By Adam Belsher, CEO of Magnet Forensics
A recent report by the United Kingdom’s police oversight body, Her Majesty’s Inspectorate of Constabulary (HMIC), highlights a key issue that law enforcement agencies across the globe are facing: there is an overwhelming amount of digital evidence piling up.
This shouldn’t come as a surprise given the proliferation of smartphones, tablets, drives, computers, and other connected devices. Some estimates show that there will be 6.1 billion smartphones alone in the world by 2020.
Unfortunately, these devices not only make our lives more convenient, they have also helped to enable criminals. It’s easy to imagine that almost every criminal case could involve some form of digital evidence.
Background on Digital Forensics
Each device confiscated as evidence comes into a police lab to be imaged (making an exact copy of the device data). The investigative work is done on that copy, so it doesn’t contaminate the original piece of evidence. With the volume of storage on our modern devices, it can take hours to get a copy of the device in to a decipherable format for a specially trained investigator to start reviewing the evidence.
The number of crimes involving digital devices is growing while the staff numbers performing the imaging, searching, and analyzing can often remain limited. Twelve years ago, the backlog for cases involving digital evidence was 6-7 months. Our partners in policing tell us that in 2016, the backlog could be upwards of 2-3 years.
This type of backlog could easily lead to cases being thrown out of court as many jurisdictions have provisions for expedient trials. This means criminals could be walking free with the potential of committing more crimes.
The Problem is Growing
The days of looking at a phone and trying to find text messages and photos are long gone. We live in a world of expanding digital storage and data; whether it’s Facebook Messenger content, WhatsApp content, Uber information, Snapchat, geo-tagging locations, time stamps, and more – not to mention people who are tech savvy enough to try to hide it all.
Finding ways to help law enforcement recover and analyze that digital data quickly enough to prosecute or exonerate people is what drives us here at Magnet Forensics. It is the very issue that our Founder and CTO, Jad Saliba, started to see firsthand when he was a digital forensic investigator. That’s why he created his first technology tool to conduct digital investigations, and it continues to be at the core of every Magnet Forensics innovation.

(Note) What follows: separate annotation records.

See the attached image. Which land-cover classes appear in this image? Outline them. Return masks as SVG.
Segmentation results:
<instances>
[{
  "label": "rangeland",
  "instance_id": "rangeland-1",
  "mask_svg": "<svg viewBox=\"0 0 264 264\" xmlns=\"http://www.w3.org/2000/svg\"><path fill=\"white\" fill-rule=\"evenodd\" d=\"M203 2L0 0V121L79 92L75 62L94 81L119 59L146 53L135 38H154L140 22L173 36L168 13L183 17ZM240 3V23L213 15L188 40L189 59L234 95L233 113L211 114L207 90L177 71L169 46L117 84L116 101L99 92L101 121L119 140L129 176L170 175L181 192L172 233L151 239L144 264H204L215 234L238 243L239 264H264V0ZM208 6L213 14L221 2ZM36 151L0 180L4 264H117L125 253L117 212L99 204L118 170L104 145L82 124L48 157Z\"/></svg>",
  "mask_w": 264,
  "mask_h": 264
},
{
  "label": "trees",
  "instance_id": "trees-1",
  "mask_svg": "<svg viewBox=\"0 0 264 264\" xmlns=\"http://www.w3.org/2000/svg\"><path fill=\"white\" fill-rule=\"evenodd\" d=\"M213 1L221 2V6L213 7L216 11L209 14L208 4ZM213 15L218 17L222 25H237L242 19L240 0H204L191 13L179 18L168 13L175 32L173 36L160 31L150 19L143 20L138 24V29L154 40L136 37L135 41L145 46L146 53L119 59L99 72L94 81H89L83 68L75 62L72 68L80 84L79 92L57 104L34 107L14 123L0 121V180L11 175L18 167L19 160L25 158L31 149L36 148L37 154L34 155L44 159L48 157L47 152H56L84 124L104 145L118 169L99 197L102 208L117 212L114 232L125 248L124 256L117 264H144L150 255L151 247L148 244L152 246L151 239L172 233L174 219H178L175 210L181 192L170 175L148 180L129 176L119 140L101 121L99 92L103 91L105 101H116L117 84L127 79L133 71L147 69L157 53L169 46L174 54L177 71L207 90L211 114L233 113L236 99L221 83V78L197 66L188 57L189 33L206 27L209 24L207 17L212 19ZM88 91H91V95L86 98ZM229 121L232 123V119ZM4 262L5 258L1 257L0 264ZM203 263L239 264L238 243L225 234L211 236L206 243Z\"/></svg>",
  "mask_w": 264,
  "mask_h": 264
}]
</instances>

Maximizing our Skilled Professionals
The HMIC report highlights the specific and highly technical skills required to conduct digital forensic investigations, but we have to be sure to maximize investigators’ time by utilizing other assets — including technology, non-technical personnel, and forensically-trained experts.
In our newest product, Magnet AXIOM, we focused on ways to make it easier for junior or non-technical personnel to start on a case, allowing senior investigators to use their unique skills at the data analysis and reporting stage.
There is a certain path of due diligence required for processing a murder case, versus a terrorism case, versus a child exploitation case, versus fraud and so on. With the number of different scenarios, technology can be aligned to work with the unique needs of each type of case.
We’re developing our technologies to fit these unique workflows and leverage automation so that the more tedious and repeatable tasks are handled quickly while time-consuming tasks or those requiring technical expertise are handled at the appropriate moment by the appropriate person.
We have looked to automation to help police agencies address digital evidence backlogs, starting with automating some of the more time-consuming and repetitive tasks. Utilizing our products, forensics departments can now queue up multiple devices to be imaged and searched and then allow them to be viewed in a single case — as opposed to reviewing each device in isolation.
This automation not only reduces human error, it allows highly skilled personnel to focus in on strategic interventions — as opposed to spending valuable time connecting devices and waiting for them to process. It allows the important analysis to be done by trained investigators and officers that understand the context of the data that has been recovered.
In-Field Digital Forensics
Another way to decrease case backlogs is to empower front-line officers with some basic digital forensics training to perform a triage and/or extraction of data from a device. By conducting triage in the field, an investigator can act on pertinent information quicker, while waiting on the full report from the digital forensics lab.
This approach requires a combination of technology, training, and clear policies on the handling of digital evidence for each stakeholder in the process. Law enforcement agencies that have implemented this model are seeing an increase in efficiency of an investigation and a decrease in the backlogs within the digital forensics lab.
Partnering to Make Backlogs History
The HMIC report is not a revelation for Chiefs of Police or senior digital forensics investigators. This is a challenge that has been growing for some time.
We believe that forward-leaning police agencies around the world want to get ahead of their digital evidence backlogs and ensure criminals do not walk free because they could not get to the evidence in a timely fashion. This is no small task and will require strategic thinking and leveraging of all assets including technology partners.
We at Magnet Forensics are ready to roll up our sleeves and work with any police agency who is committed to making digital evidence backlogs a thing of the past.